“To-morrow!” the chauffeur echoed. “The roads from Paris down to the Riviera are pretty bad just now. I saw in the paper yesterday that there’s heavy snow around Valence.”

“Snow, or no snow, we must go,” the Prince said decisively. “We have a little matter in hand down there—you understand?” he remarked, his dark eyes still fixed upon the chauffeur.

The man wondered what was the nature of the coup intended.

“And now,” he went on, “let me explain something else. There may be some funny proceedings down at San Remo. But just disregard everything you see, and don’t trouble your head about the why, or wherefore. You’re paid to be chauffeur, Garrett—and paid well, too, by your share of the profits—so nothing else concerns you. It isn’t, sparklers we’re after this time—it’s something else.”
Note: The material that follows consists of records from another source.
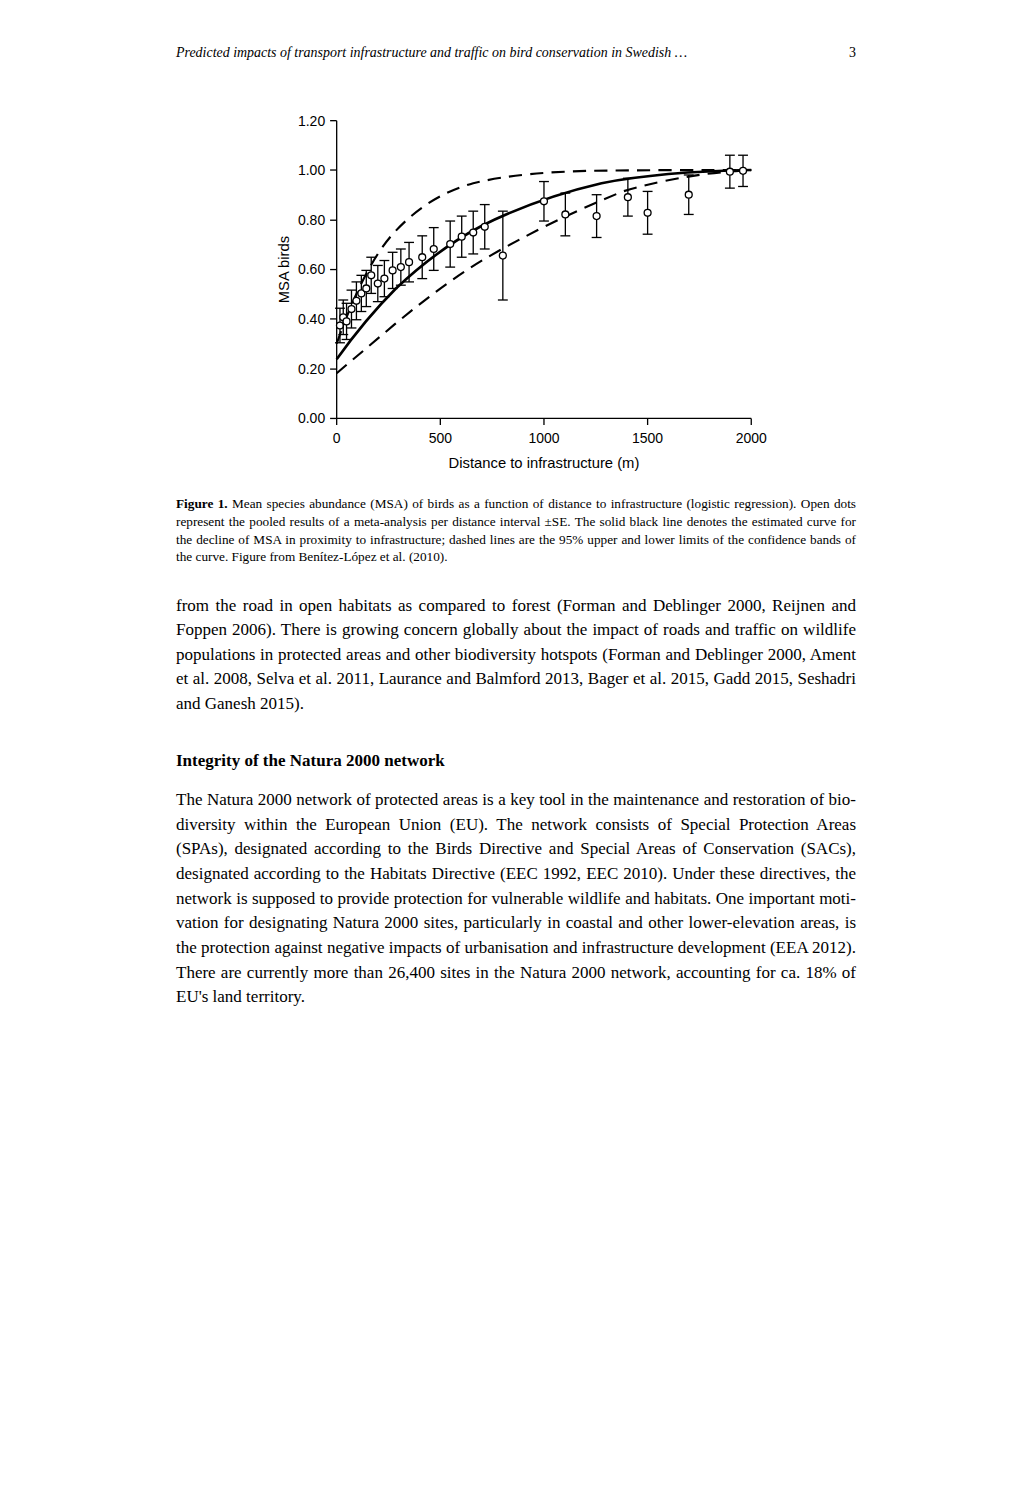Predicted impacts of transport infrastructure and traffic on bird conservation in Swedish … 3
Mean species abundance (MSA) of birds as a function of distance to infrastructure A logistic regression curve rising from about 0.30 MSA at 0 m distance to approximately 1.00 MSA beyond about 1200 m, with 95% confidence bands and pooled meta-analysis points with standard error bars. 0.00 0.20 0.40 0.60 0.80 1.00 1.20 0 500 1000 1500 2000 Distance to infrastructure (m) MSA birds
Figure 1. Mean species abundance (MSA) of birds as a function of distance to infrastructure (logistic regression). Open dots represent the pooled results of a meta-analysis per distance interval ±SE. The solid black line denotes the estimated curve for the decline of MSA in proximity to infrastructure; dashed lines are the 95% upper and lower limits of the confidence bands of the curve. Figure from Benítez-López et al. (2010).
from the road in open habitats as compared to forest (Forman and Deblinger 2000, Reijnen and Foppen 2006). There is growing concern globally about the impact of roads and traffic on wildlife populations in protected areas and other biodiversity hotspots (Forman and Deblinger 2000, Ament et al. 2008, Selva et al. 2011, Laurance and Balmford 2013, Bager et al. 2015, Gadd 2015, Seshadri and Ganesh 2015).
Integrity of the Natura 2000 network
The Natura 2000 network of protected areas is a key tool in the maintenance and restoration of biodiversity within the European Union (EU). The network consists of Special Protection Areas (SPAs), designated according to the Birds Directive and Special Areas of Conservation (SACs), designated according to the Habitats Directive (EEC 1992, EEC 2010). Under these directives, the network is supposed to provide protection for vulnerable wildlife and habitats. One important motivation for designating Natura 2000 sites, particularly in coastal and other lower-elevation areas, is the protection against negative impacts of urbanisation and infrastructure development (EEA 2012). There are currently more than 26,400 sites in the Natura 2000 network, accounting for ca. 18% of EU's land territory.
The Prince who, speaking English so well, turned his birth and standing to such good account, never told the chauffeur of his plans. His confederates, indeed, were generally kept completely in the dark until the very last moment. Therefore, they were all very frequently puzzled by what seemed to be extraordinary and motiveless actions by the leader of the party of adventurers.
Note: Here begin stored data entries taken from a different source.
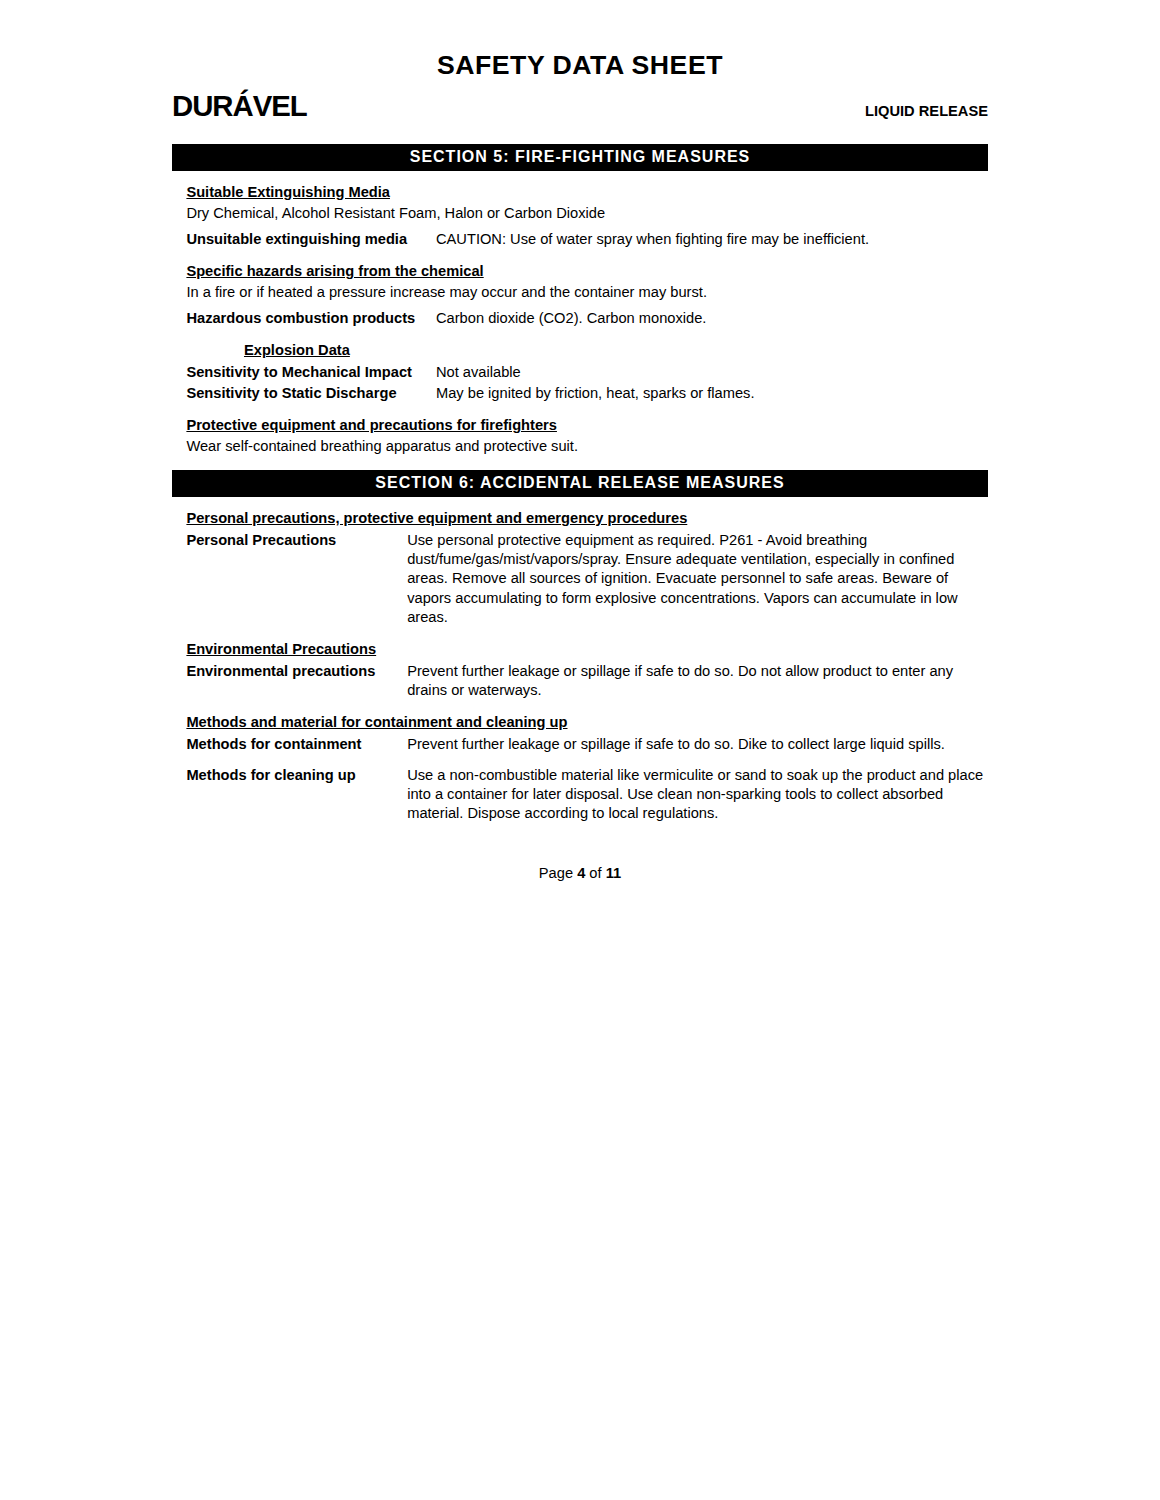SAFETY DATA SHEET
DURÁVEL
LIQUID RELEASE
SECTION 5: FIRE-FIGHTING MEASURES
Suitable Extinguishing Media
Dry Chemical, Alcohol Resistant Foam, Halon or Carbon Dioxide
| Unsuitable extinguishing media | CAUTION: Use of water spray when fighting fire may be inefficient. |
Specific hazards arising from the chemical
In a fire or if heated a pressure increase may occur and the container may burst.
| Hazardous combustion products | Carbon dioxide (CO2). Carbon monoxide. |
Explosion Data
| Sensitivity to Mechanical Impact | Not available |
| Sensitivity to Static Discharge | May be ignited by friction, heat, sparks or flames. |
Protective equipment and precautions for firefighters
Wear self-contained breathing apparatus and protective suit.
SECTION 6: ACCIDENTAL RELEASE MEASURES
Personal precautions, protective equipment and emergency procedures
| Personal Precautions | Use personal protective equipment as required. P261 - Avoid breathing dust/fume/gas/mist/vapors/spray. Ensure adequate ventilation, especially in confined areas. Remove all sources of ignition. Evacuate personnel to safe areas. Beware of vapors accumulating to form explosive concentrations. Vapors can accumulate in low areas. |
Environmental Precautions
| Environmental precautions | Prevent further leakage or spillage if safe to do so. Do not allow product to enter any drains or waterways. |
Methods and material for containment and cleaning up
| Methods for containment | Prevent further leakage or spillage if safe to do so. Dike to collect large liquid spills. |
| Methods for cleaning up | Use a non-combustible material like vermiculite or sand to soak up the product and place into a container for later disposal. Use clean non-sparking tools to collect absorbed material. Dispose according to local regulations. |
Page 4 of 11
The last coup made was in the previous month, at Aix-les-Bains, the proceeds being sold to the old Jew in Amsterdam for four thousand pounds sterling, this sum being divided up between the Prince, the Parson, a neat-ankled little Parisienne named Valentine Déjardin, and Garrett. And they were now going to spend a week or two in that rather dull and much over-rated little Italian seaside town, where the sharper and crook flourish to such a great extent in spring—San Remo.

They were evidently about to change their tactics, for it was not diamonds they were after, but something else. Garrett wondered as the Count told him to help himself to a whisky and soda what that “something else” would turn out to be.

“I daresay you’ll be a bit puzzled,” he said, lazily lighting a fresh cigarette, “but don’t trouble your head about the why or wherefore. Leave that to me. Stay at the Hotel Regina at San Remo—that big place up on the hill—you know it. You’ll find the Parson there. Let’s see, when we were there a year ago I was Tremlett, wasn’t I?—so I must be that again, I suppose.”

He rose from his couch, stretched himself, and pulling a bookcase from the high old-fashioned wainscoting slid back one of the white enamelled panels disclosing a secret cavity wherein, Garrett knew, reposed a quantity of stolen jewels that he had failed to get rid of to the Jew diamond dealer in Amsterdam, who acted in most cases as receiver.

The chauffeur saw within that small cavity, of about a foot square, a number of little parcels each wrapped in tissue paper—jewels for which the police of Europe for a year or so had been hunting high and low. Putting his hand into the back the Prince produced a bundle of banknotes, from which he counted one “fifty” and ten fivers, and handed them to his man.